In der Praxis ist fast ausschließlich die Durchsetzungsannahme von Bedeutung. Diese Vorschrift ist aber nicht nur so zu verstehen, dass die Verfassungsbeschwerde das letzte Mittel sein muss, mit dem der Bürger seine Rechte wahrnehmen kann – denn das ist die Verfassungsbeschwerde von vornherein, denn es muss immer zuerst der normale Rechtsweg durchlaufen werden.

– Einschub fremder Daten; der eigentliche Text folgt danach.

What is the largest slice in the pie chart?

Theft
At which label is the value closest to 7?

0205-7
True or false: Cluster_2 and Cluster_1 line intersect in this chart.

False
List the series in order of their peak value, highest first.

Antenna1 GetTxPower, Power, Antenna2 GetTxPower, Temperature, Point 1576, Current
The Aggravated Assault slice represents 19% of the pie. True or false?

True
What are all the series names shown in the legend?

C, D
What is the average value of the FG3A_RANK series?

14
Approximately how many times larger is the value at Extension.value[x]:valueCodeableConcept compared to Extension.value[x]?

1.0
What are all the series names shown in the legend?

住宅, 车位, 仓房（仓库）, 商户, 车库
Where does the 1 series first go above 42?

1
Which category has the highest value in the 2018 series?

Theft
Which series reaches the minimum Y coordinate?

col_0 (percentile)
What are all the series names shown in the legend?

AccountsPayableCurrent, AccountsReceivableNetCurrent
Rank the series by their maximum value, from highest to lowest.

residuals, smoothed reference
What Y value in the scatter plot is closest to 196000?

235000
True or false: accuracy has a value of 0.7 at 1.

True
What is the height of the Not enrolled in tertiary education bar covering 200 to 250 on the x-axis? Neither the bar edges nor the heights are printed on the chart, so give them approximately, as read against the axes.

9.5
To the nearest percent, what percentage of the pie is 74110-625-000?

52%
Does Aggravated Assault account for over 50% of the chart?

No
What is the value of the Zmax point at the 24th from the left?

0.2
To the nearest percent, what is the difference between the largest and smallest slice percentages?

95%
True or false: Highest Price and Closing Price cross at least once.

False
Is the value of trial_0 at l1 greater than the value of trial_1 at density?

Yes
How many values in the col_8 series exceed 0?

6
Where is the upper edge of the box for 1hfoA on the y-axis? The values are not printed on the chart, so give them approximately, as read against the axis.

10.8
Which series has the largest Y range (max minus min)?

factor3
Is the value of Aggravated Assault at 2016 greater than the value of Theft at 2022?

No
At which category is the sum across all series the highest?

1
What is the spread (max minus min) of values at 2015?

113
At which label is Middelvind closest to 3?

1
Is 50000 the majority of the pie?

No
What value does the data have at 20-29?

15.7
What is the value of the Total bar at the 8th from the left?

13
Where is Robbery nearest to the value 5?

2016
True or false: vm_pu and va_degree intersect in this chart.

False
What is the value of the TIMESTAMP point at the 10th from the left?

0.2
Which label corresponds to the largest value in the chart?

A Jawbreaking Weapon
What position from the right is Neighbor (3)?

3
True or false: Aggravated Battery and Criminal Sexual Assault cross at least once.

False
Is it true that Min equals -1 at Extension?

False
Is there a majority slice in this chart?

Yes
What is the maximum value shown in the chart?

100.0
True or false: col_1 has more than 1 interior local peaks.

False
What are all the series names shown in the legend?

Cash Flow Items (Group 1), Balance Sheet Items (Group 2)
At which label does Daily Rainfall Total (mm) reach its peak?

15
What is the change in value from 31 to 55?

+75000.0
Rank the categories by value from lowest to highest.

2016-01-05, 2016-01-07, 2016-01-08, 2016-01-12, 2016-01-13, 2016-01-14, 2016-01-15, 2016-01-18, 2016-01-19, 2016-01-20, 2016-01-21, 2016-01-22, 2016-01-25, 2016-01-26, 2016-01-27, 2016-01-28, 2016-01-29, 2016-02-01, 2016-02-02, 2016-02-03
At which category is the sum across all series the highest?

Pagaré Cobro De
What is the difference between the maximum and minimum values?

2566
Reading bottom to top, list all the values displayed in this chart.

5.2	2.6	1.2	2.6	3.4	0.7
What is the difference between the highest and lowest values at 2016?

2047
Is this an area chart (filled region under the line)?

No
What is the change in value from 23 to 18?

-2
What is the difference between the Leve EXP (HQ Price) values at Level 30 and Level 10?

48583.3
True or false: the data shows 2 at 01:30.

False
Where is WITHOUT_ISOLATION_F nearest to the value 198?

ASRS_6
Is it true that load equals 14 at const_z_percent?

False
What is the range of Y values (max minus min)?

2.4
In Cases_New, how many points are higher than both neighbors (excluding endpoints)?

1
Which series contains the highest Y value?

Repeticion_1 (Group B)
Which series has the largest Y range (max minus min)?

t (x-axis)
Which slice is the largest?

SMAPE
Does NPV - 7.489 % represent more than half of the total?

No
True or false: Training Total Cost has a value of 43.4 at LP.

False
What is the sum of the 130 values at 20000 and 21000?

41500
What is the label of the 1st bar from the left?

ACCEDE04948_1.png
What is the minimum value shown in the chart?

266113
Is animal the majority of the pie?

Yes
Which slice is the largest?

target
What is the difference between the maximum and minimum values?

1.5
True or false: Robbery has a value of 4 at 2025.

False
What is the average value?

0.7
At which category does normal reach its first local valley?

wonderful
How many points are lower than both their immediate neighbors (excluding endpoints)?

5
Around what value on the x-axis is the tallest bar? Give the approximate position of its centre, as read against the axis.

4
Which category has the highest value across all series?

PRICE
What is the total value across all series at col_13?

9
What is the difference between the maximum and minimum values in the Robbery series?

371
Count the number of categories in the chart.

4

Zur Durchsetzung gehört vielmehr auch, dass Bagatellverstöße gegen Grundrechte hier ausscheiden sollen. In der Literatur wird dies häufig überspitzt so gesagt, dass der Bürger mit „etwas Verfassungswdrigkeit“ leben muss.

Die Annahmefähigkeit ist in aller Regel ausgeschlossen, wenn die Verfassungsbeschwerde offensichtlich unzulässig oder unbegründet ist.

Über die Annahme entscheidet die aus drei Richtern zusammengesetzte Kammer und nicht der gesamte Senat mit acht Richtern. Innerhalb der Kammer wiederum ist ein Berichterstatter mit der Vorbereitung der Entscheidung betraut.

Das Annahmeerfordernis ist durchaus umstritten, zumal das Verfassungsgericht hiervon in weitem Umfang Gebrauch macht und einen erheblichen Teil der Verfassungsbeschwerden auf diese Weise – häufig ohne jede Begründung – abhandelt.